Market matching engines are data processing systems that process high rates of requests or transactions (also referred to herein as transaction processing systems), and are used by financial companies to trade items such as stocks and other commodities. Clients enter orders to either buy or sell an amount of an item. Scaling market matching engines to handle high request rates within guaranteed response times is critically important. High availability is also essential.
In the simplest case, a client will issue an order to buy or sell a fixed amount of an item. More complicated orders may include so-called “multiple leg” or “multileg” trades, in which an order includes multiple items to buy or sell and where there may be correlations and dependencies between different parts of the same order. Thus, a multileg trade is one in which two or more trades are contained in the same request. For example, a client might want to sell 100 shares of company A stock at $88 per share and, in the same order, buy 100 shares of company B stock at $88 per share. If the client can not execute both legs of the multiple leg trade, then the client prefers to execute neither leg.
The concepts behind multileg trading have existed for many years and were initially developed by traders who would notice they could buy commodities such as grains at different prices from various farmers in different towns. This eventually moved to the stock exchange floor where a trader would notice that the exchange rates of Platinum and Gold could have a small amount of price difference so that a profit could be made by selling off a larger quantity of perhaps Gold and buying a smaller quantity of Platinum. The faster the trader and the faster her ability to execute the trade without other traders noticing the arbitrage could mean the difference between making a big profit and getting no profit at all. Handling multileg trades of this nature on open exchange floors has been done by working with other traders. The trader would sell his Gold; as soon he received the hand signal the transaction had completed, he would signal another trader to execute his buy of Platinum.
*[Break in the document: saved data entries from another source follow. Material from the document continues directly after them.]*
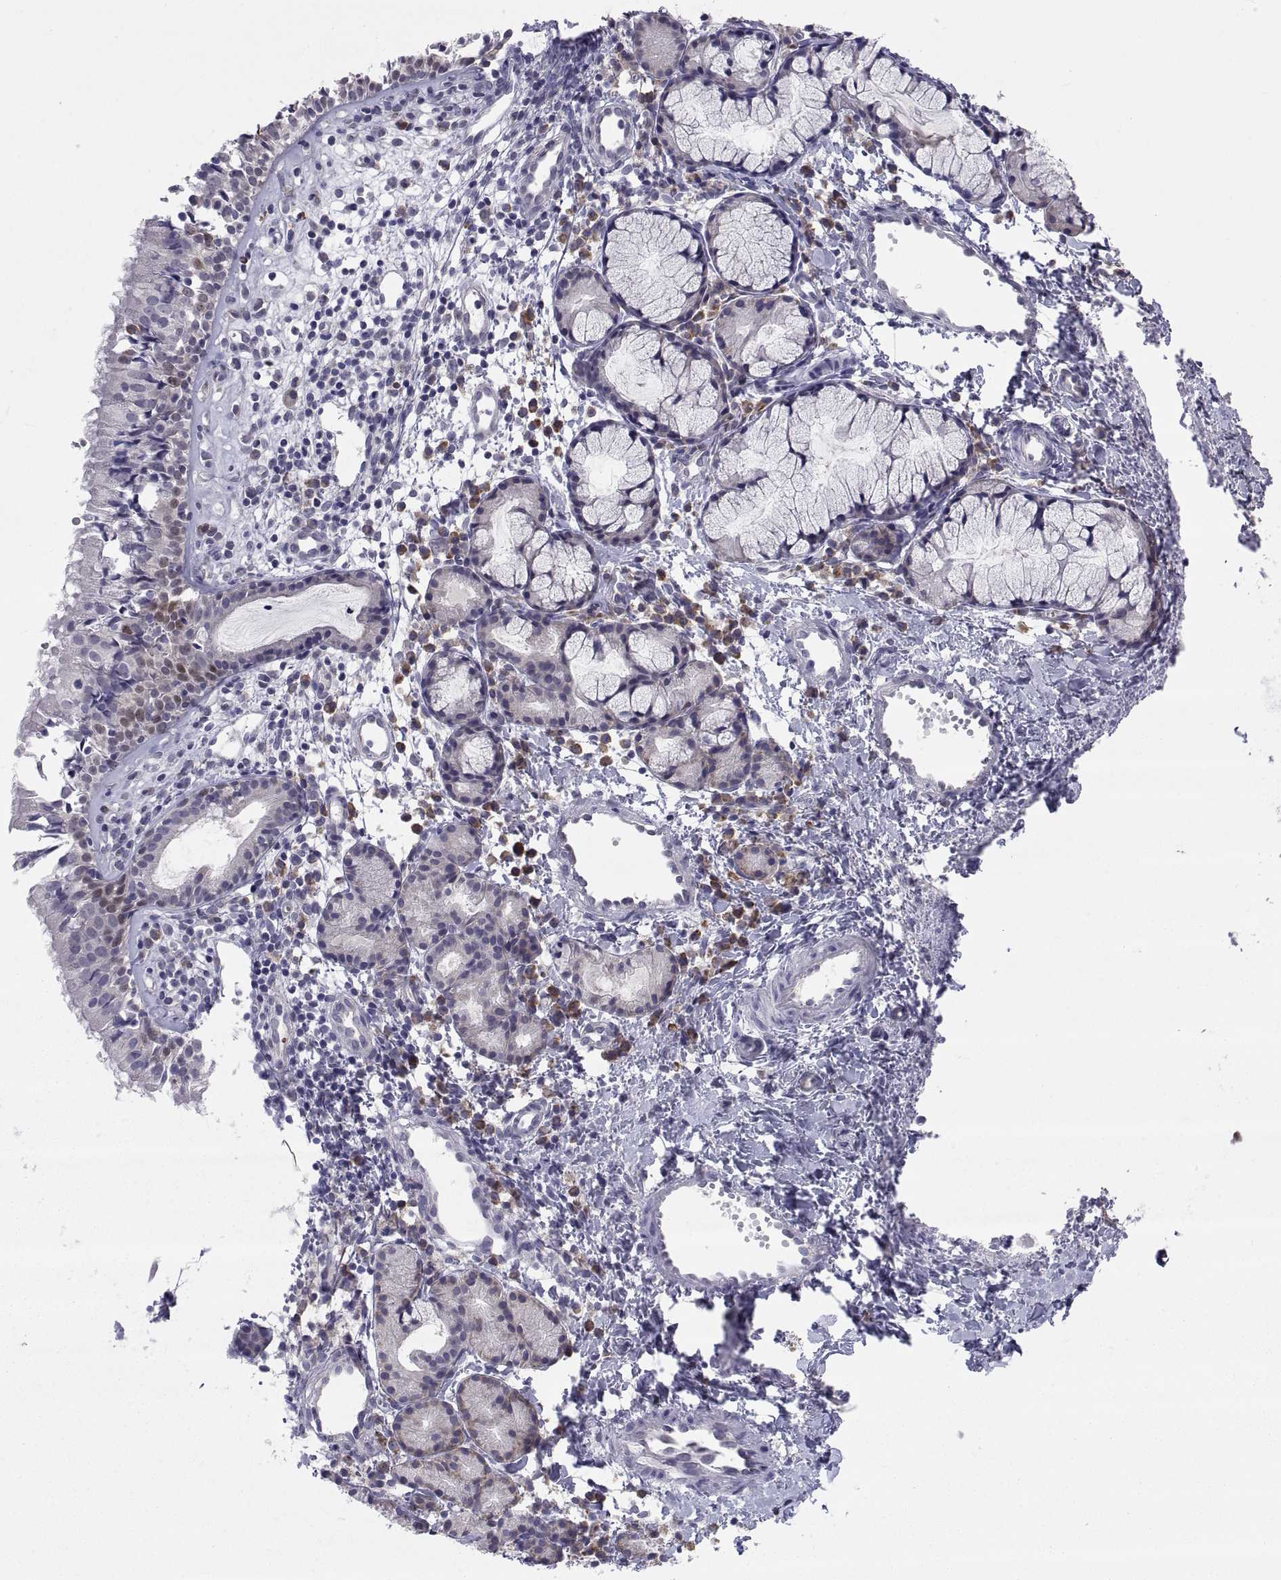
{"staining": {"intensity": "weak", "quantity": "<25%", "location": "nuclear"}, "tissue": "nasopharynx", "cell_type": "Respiratory epithelial cells", "image_type": "normal", "snomed": [{"axis": "morphology", "description": "Normal tissue, NOS"}, {"axis": "topography", "description": "Nasopharynx"}], "caption": "Immunohistochemistry photomicrograph of normal nasopharynx: human nasopharynx stained with DAB displays no significant protein staining in respiratory epithelial cells. (Brightfield microscopy of DAB (3,3'-diaminobenzidine) IHC at high magnification).", "gene": "PKP1", "patient": {"sex": "male", "age": 9}}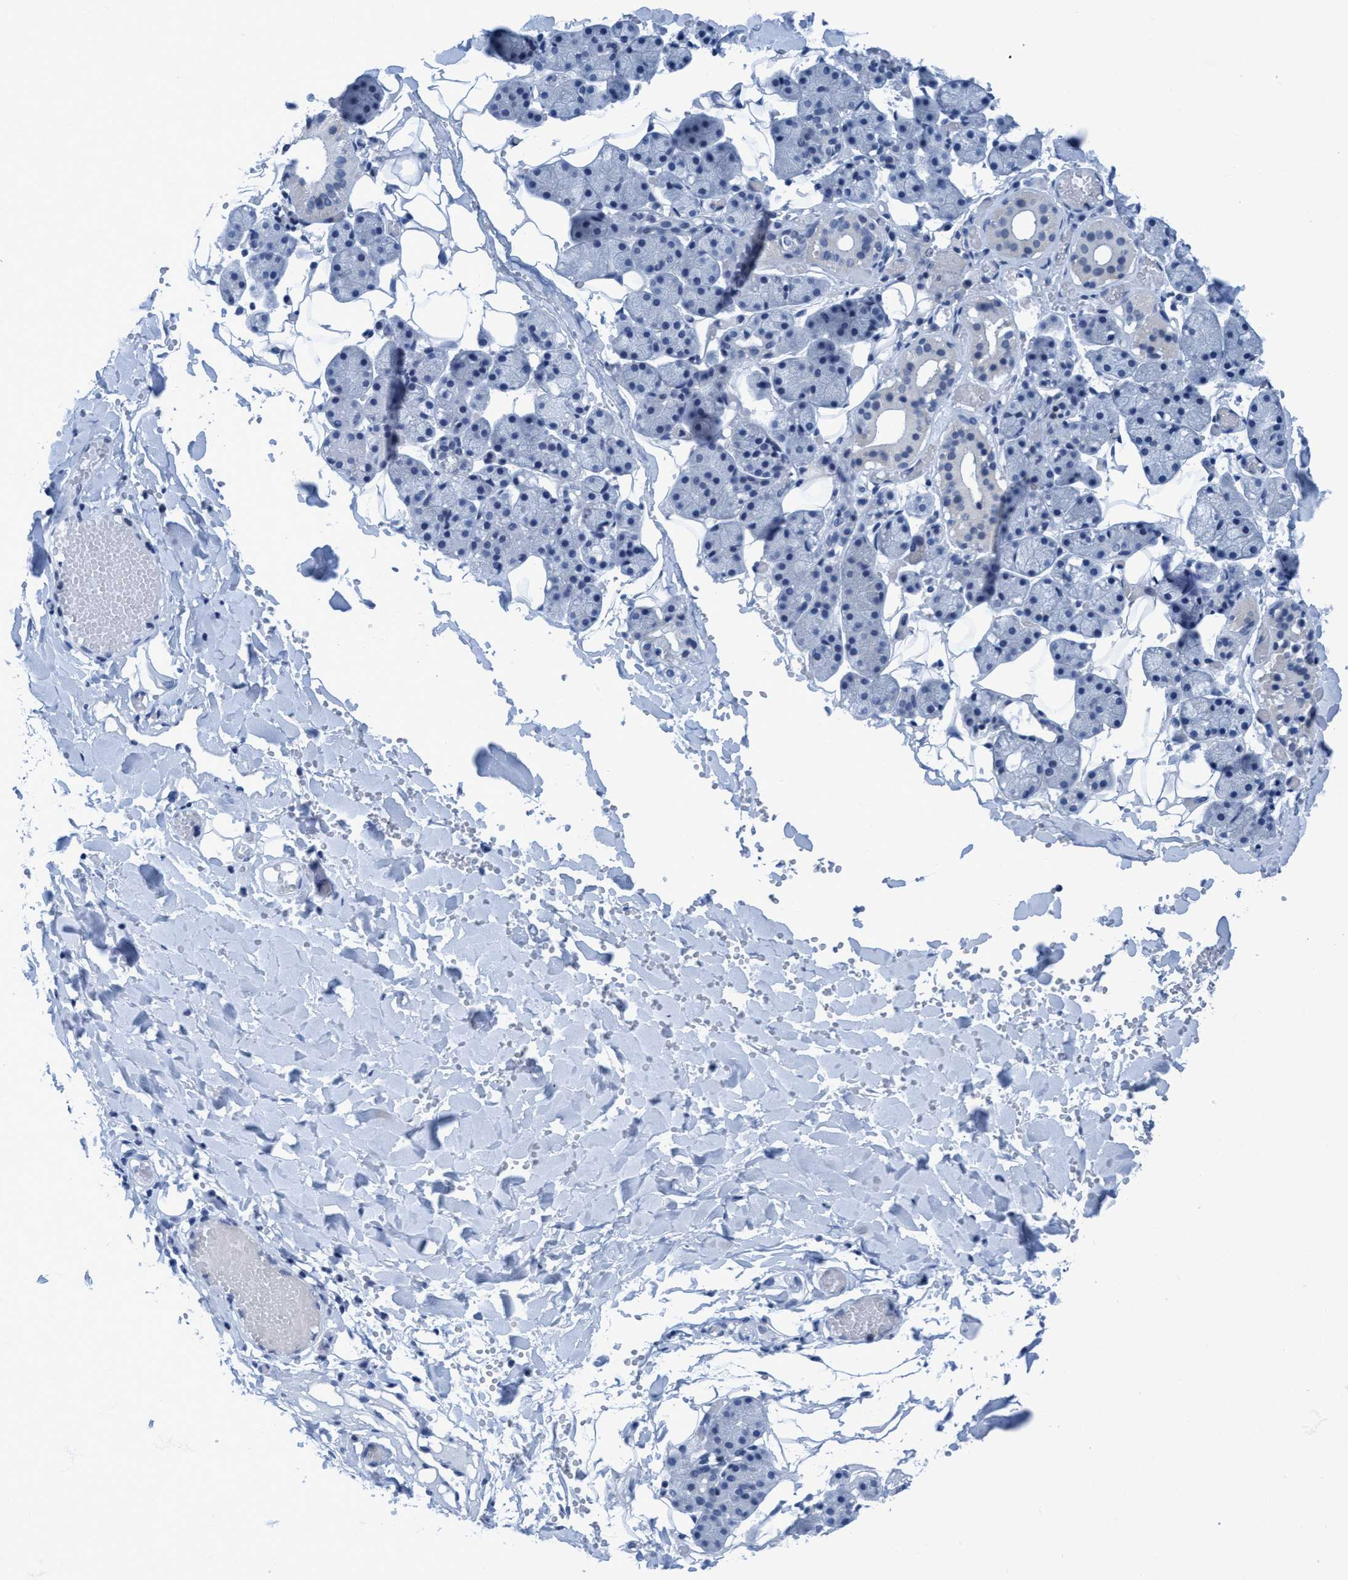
{"staining": {"intensity": "negative", "quantity": "none", "location": "none"}, "tissue": "salivary gland", "cell_type": "Glandular cells", "image_type": "normal", "snomed": [{"axis": "morphology", "description": "Normal tissue, NOS"}, {"axis": "topography", "description": "Salivary gland"}], "caption": "IHC of unremarkable human salivary gland demonstrates no expression in glandular cells.", "gene": "DNAI1", "patient": {"sex": "female", "age": 33}}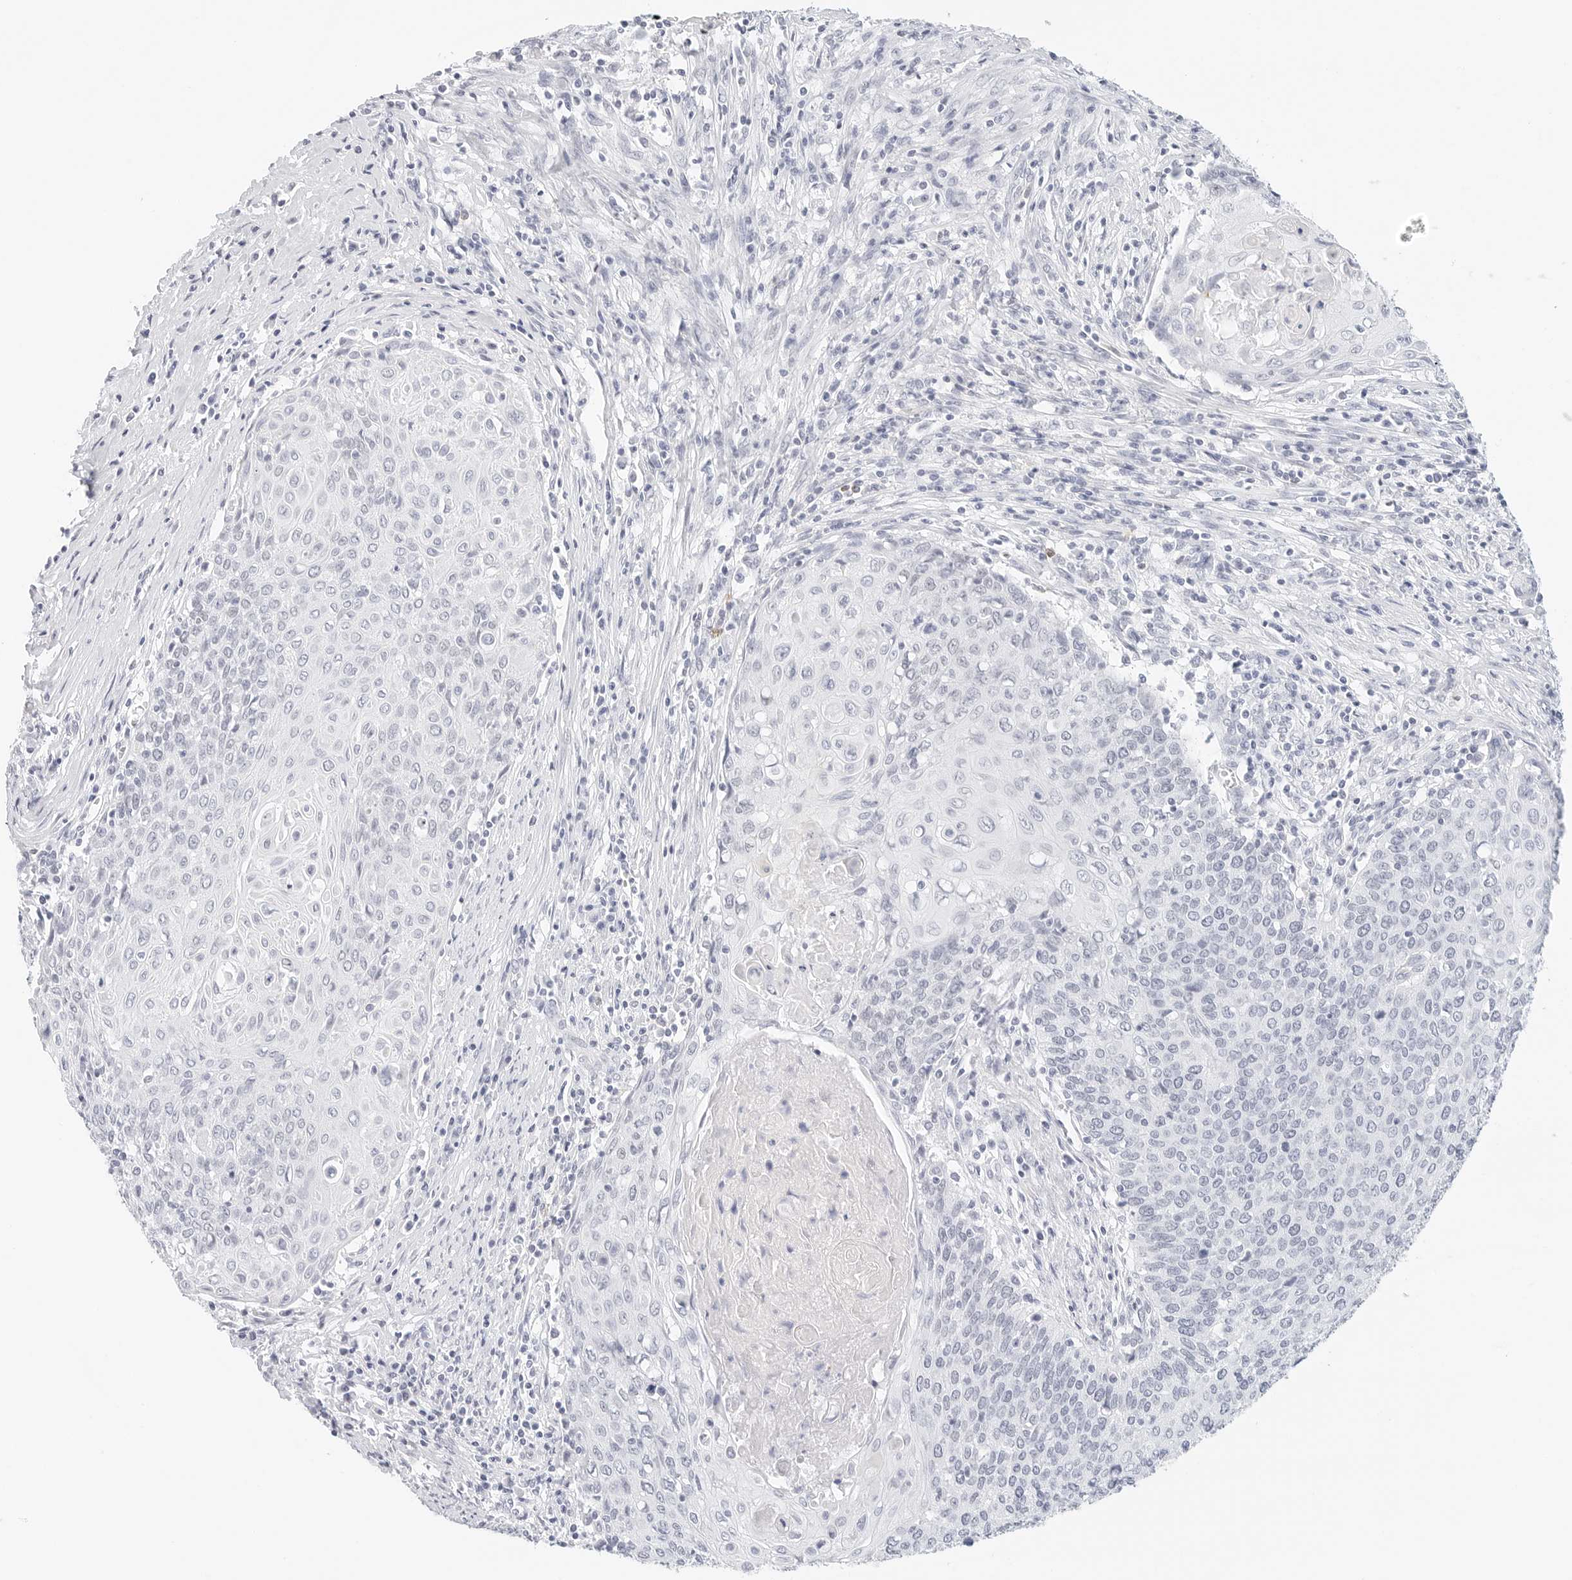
{"staining": {"intensity": "negative", "quantity": "none", "location": "none"}, "tissue": "cervical cancer", "cell_type": "Tumor cells", "image_type": "cancer", "snomed": [{"axis": "morphology", "description": "Squamous cell carcinoma, NOS"}, {"axis": "topography", "description": "Cervix"}], "caption": "High power microscopy micrograph of an immunohistochemistry micrograph of cervical squamous cell carcinoma, revealing no significant expression in tumor cells. (DAB (3,3'-diaminobenzidine) immunohistochemistry (IHC) visualized using brightfield microscopy, high magnification).", "gene": "CD22", "patient": {"sex": "female", "age": 39}}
Most multileg trades would be between two symbols as an example (prices are per ounce): Gold at 653.45 and Platinum at 1292.34. The concept certainly could be extended to three or more items: Dollar to Euro 1.34 and Euro to British Pound 0.6734.
Current stock exchanges do not support electronic multileg trading. As indicated in the previous description, the concepts of signaling to make a trade and make it active would interrupt the standard flow of trades. Some brokerage companies do support the concept, and they determine the rules of how much risk they are willing to take if the sell and buy does not complete or completes with incorrect values. A key problem with current support of multileg transactions is that the level of coordination is insufficient to achieve precise matches in prices requested by clients. As a result, clients have to be willing to tolerate approximate price matches if they are to use multileg trades. Because of this, many customers are not using multileg trading.
Types of trades where multileg support would have significant impact are in the monetary (gold, silver, etc.) and foreign exchange trading (dollar, euro, pound, etc.). Other examples would be in specific stock groupings (technology, biotech, etc.).
There is thus a need to achieve automated multileg trading with greater precision in prices than offered by existing methods.